Hiroto menutup pintu dan bertanya padaku.

"Ramalan apa yang di maksud adikku? " suaranya sangat lembut bagai suara anak kucing.

"Ra.. Ramalan...jadi begini adikmu meramal bahwa pagi tadi aku dan kau pasti ketemu, dan aku hanya ingin bercanda dengannya dan bilang bahwa ramalannya tidak benar" aku menunduk.

"Ohh begitu, apa kau itu Miwa? "
Dia memperhatikan ku.

"Iya bagaimana kau tau? " aku menggaruk rambutku yang tidak gatal.

"Kaori yang cerita, jadi intinya ramalan adikku itu benar ya? " dia tertawa kecil.

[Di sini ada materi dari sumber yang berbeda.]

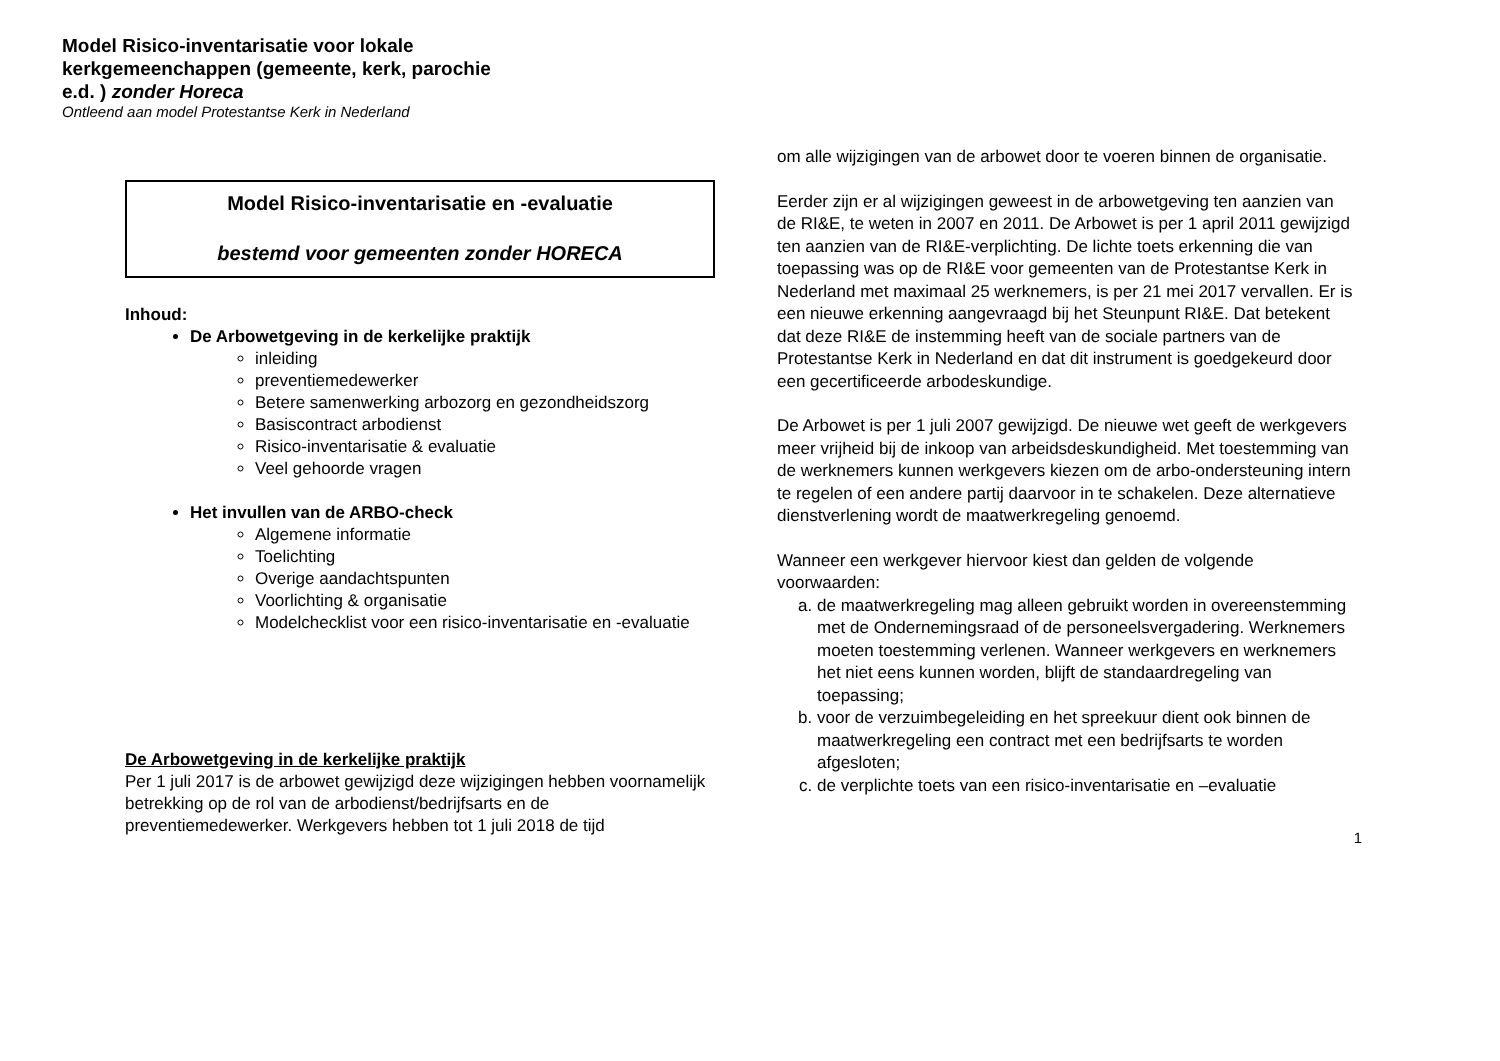Model Risico-inventarisatie voor lokale kerkgemeenchappen (gemeente, kerk, parochie e.d. ) zonder Horeca
Ontleend aan model Protestantse Kerk in Nederland
Model Risico-inventarisatie en -evaluatie
bestemd voor gemeenten zonder HORECA
Inhoud:
De Arbowetgeving in de kerkelijke praktijk
inleiding
preventiemedewerker
Betere samenwerking arbozorg en gezondheidszorg
Basiscontract arbodienst
Risico-inventarisatie & evaluatie
Veel gehoorde vragen
Het invullen van de ARBO-check
Algemene informatie
Toelichting
Overige aandachtspunten
Voorlichting & organisatie
Modelchecklist voor een risico-inventarisatie en -evaluatie
De Arbowetgeving in de kerkelijke praktijk
Per 1 juli 2017 is de arbowet gewijzigd deze wijzigingen hebben voornamelijk betrekking op de rol van de arbodienst/bedrijfsarts en de preventiemedewerker. Werkgevers hebben tot 1 juli 2018 de tijd
om alle wijzigingen van de arbowet door te voeren binnen de organisatie.
Eerder zijn er al wijzigingen geweest in de arbowetgeving ten aanzien van de RI&E, te weten in 2007 en 2011. De Arbowet is per 1 april 2011 gewijzigd ten aanzien van de RI&E-verplichting. De lichte toets erkenning die van toepassing was op de RI&E voor gemeenten van de Protestantse Kerk in Nederland met maximaal 25 werknemers, is per 21 mei 2017 vervallen. Er is een nieuwe erkenning aangevraagd bij het Steunpunt RI&E. Dat betekent dat deze RI&E de instemming heeft van de sociale partners van de Protestantse Kerk in Nederland en dat dit instrument is goedgekeurd door een gecertificeerde arbodeskundige.
De Arbowet is per 1 juli 2007 gewijzigd. De nieuwe wet geeft de werkgevers meer vrijheid bij de inkoop van arbeidsdeskundigheid. Met toestemming van de werknemers kunnen werkgevers kiezen om de arbo-ondersteuning intern te regelen of een andere partij daarvoor in te schakelen. Deze alternatieve dienstverlening wordt de maatwerkregeling genoemd.
Wanneer een werkgever hiervoor kiest dan gelden de volgende voorwaarden:
a. de maatwerkregeling mag alleen gebruikt worden in overeenstemming met de Ondernemingsraad of de personeelsvergadering. Werknemers moeten toestemming verlenen. Wanneer werkgevers en werknemers het niet eens kunnen worden, blijft de standaardregeling van toepassing;
b. voor de verzuimbegeleiding en het spreekuur dient ook binnen de maatwerkregeling een contract met een bedrijfsarts te worden afgesloten;
c. de verplichte toets van een risico-inventarisatie en –evaluatie
1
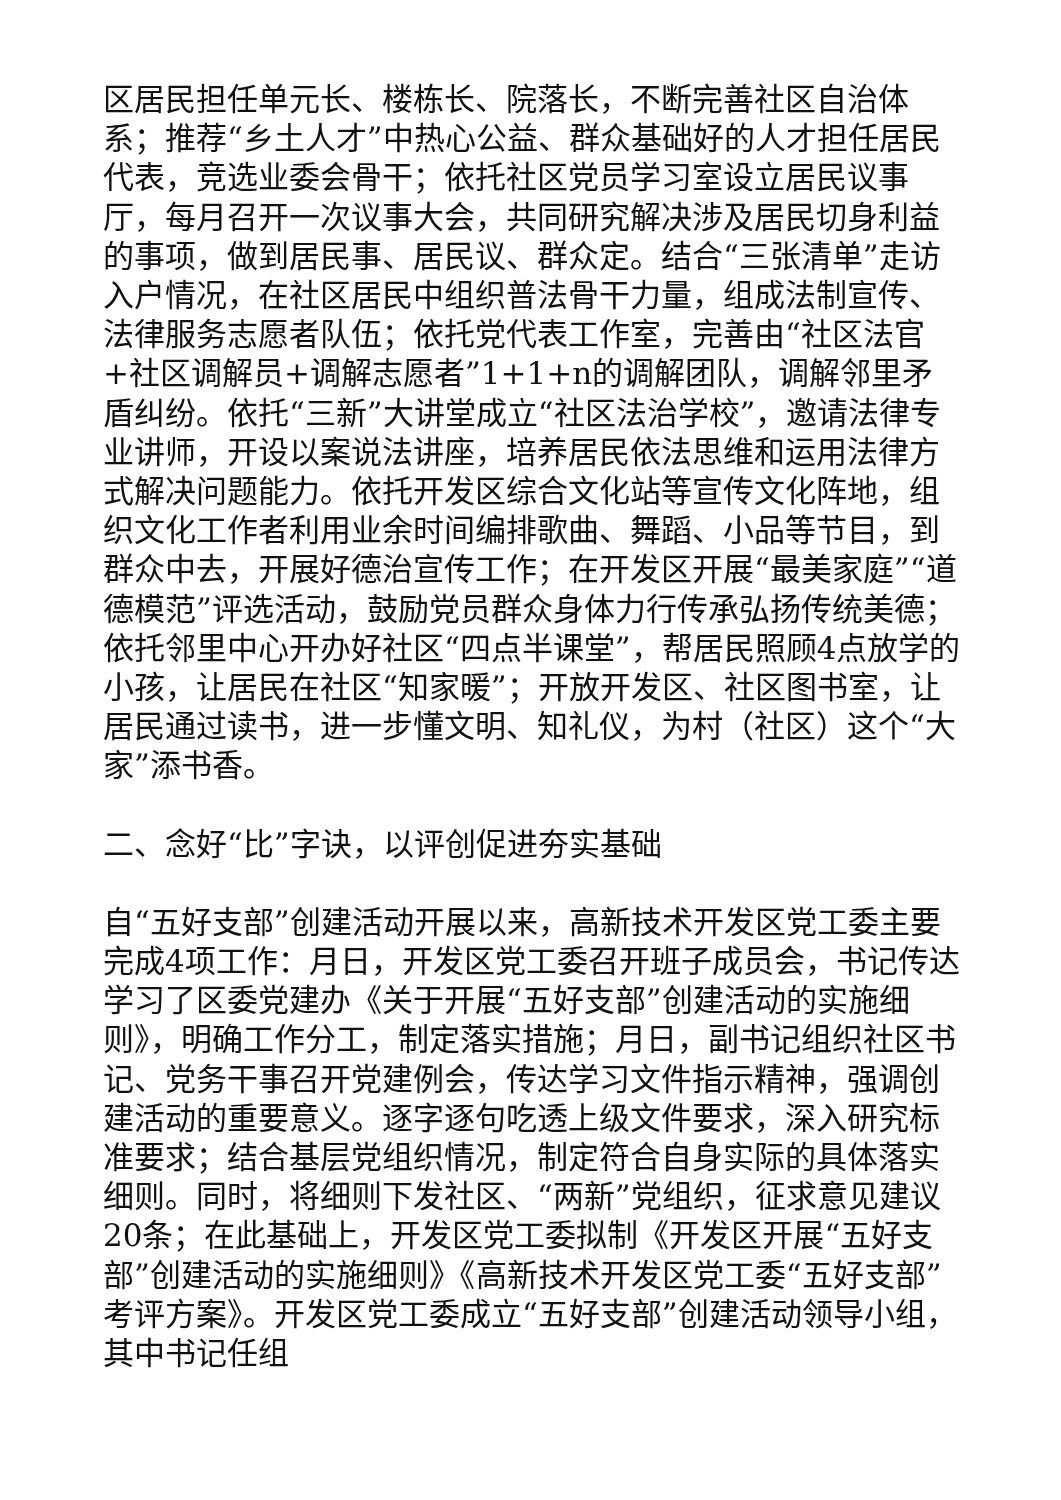区居民担任单元长、楼栋长、院落长，不断完善社区自治体系；推荐“乡土人才”中热心公益、群众基础好的人才担任居民代表，竞选业委会骨干；依托社区党员学习室设立居民议事厅，每月召开一次议事大会，共同研究解决涉及居民切身利益的事项，做到居民事、居民议、群众定。结合“三张清单”走访入户情况，在社区居民中组织普法骨干力量，组成法制宣传、法律服务志愿者队伍；依托党代表工作室，完善由“社区法官+社区调解员+调解志愿者”1+1+n的调解团队，调解邻里矛盾纠纷。依托“三新”大讲堂成立“社区法治学校”，邀请法律专业讲师，开设以案说法讲座，培养居民依法思维和运用法律方式解决问题能力。依托开发区综合文化站等宣传文化阵地，组织文化工作者利用业余时间编排歌曲、舞蹈、小品等节目，到群众中去，开展好德治宣传工作；在开发区开展“最美家庭”“道德模范”评选活动，鼓励党员群众身体力行传承弘扬传统美德；依托邻里中心开办好社区“四点半课堂”，帮居民照顾4点放学的小孩，让居民在社区“知家暖”；开放开发区、社区图书室，让居民通过读书，进一步懂文明、知礼仪，为村（社区）这个“大家”添书香。
二、念好“比”字诀，以评创促进夯实基础
自“五好支部”创建活动开展以来，高新技术开发区党工委主要完成4项工作：月日，开发区党工委召开班子成员会，书记传达学习了区委党建办《关于开展“五好支部”创建活动的实施细则》，明确工作分工，制定落实措施；月日，副书记组织社区书记、党务干事召开党建例会，传达学习文件指示精神，强调创建活动的重要意义。逐字逐句吃透上级文件要求，深入研究标准要求；结合基层党组织情况，制定符合自身实际的具体落实细则。同时，将细则下发社区、“两新”党组织，征求意见建议20条；在此基础上，开发区党工委拟制《开发区开展“五好支部”创建活动的实施细则》《高新技术开发区党工委“五好支部”考评方案》。开发区党工委成立“五好支部”创建活动领导小组，其中书记任组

"Iya, kan tadi pagi aku tak sengaja menabrakmu" tanpa kusadari muka ku memerah.

"Dan buket yang rusak karena kau tabrak itu untuk Kaori" Hiroto mulai tertawa kembali.

"Untuk Kaori? " aku mulai merasa bersalah.

"Sudahlah jangan merasa bersalah, aku sudah memberikan buket bunga yang baru" Hiroto seperti bisa membaca pikiranku.

'Duarr' bunyi petir kecang membuatku terloncat, tambah lagi Hiroto malah memelukku.

"Ehh" aku melepas pelukan nya.

"Maaf aku sudah biasa memeluk adikku ketika ada petir, jadi respon saja" Hiroto kini seperti merasa malu.

Aku teringat sesuatu tiba-tiba.

"Bagaimana makanan yang di bawa suster itu? " aku hanya berpikir makanannya akan dingin.

"Itu hanya puding, jadi bisa dimakan kapan saja" Hiroto duduk di kursi tunggu.

"Owh kalau begitu aku pamit pulang dulu ya" aku berjalan ke arah pintu keluar tapi Hiroto mencegahku.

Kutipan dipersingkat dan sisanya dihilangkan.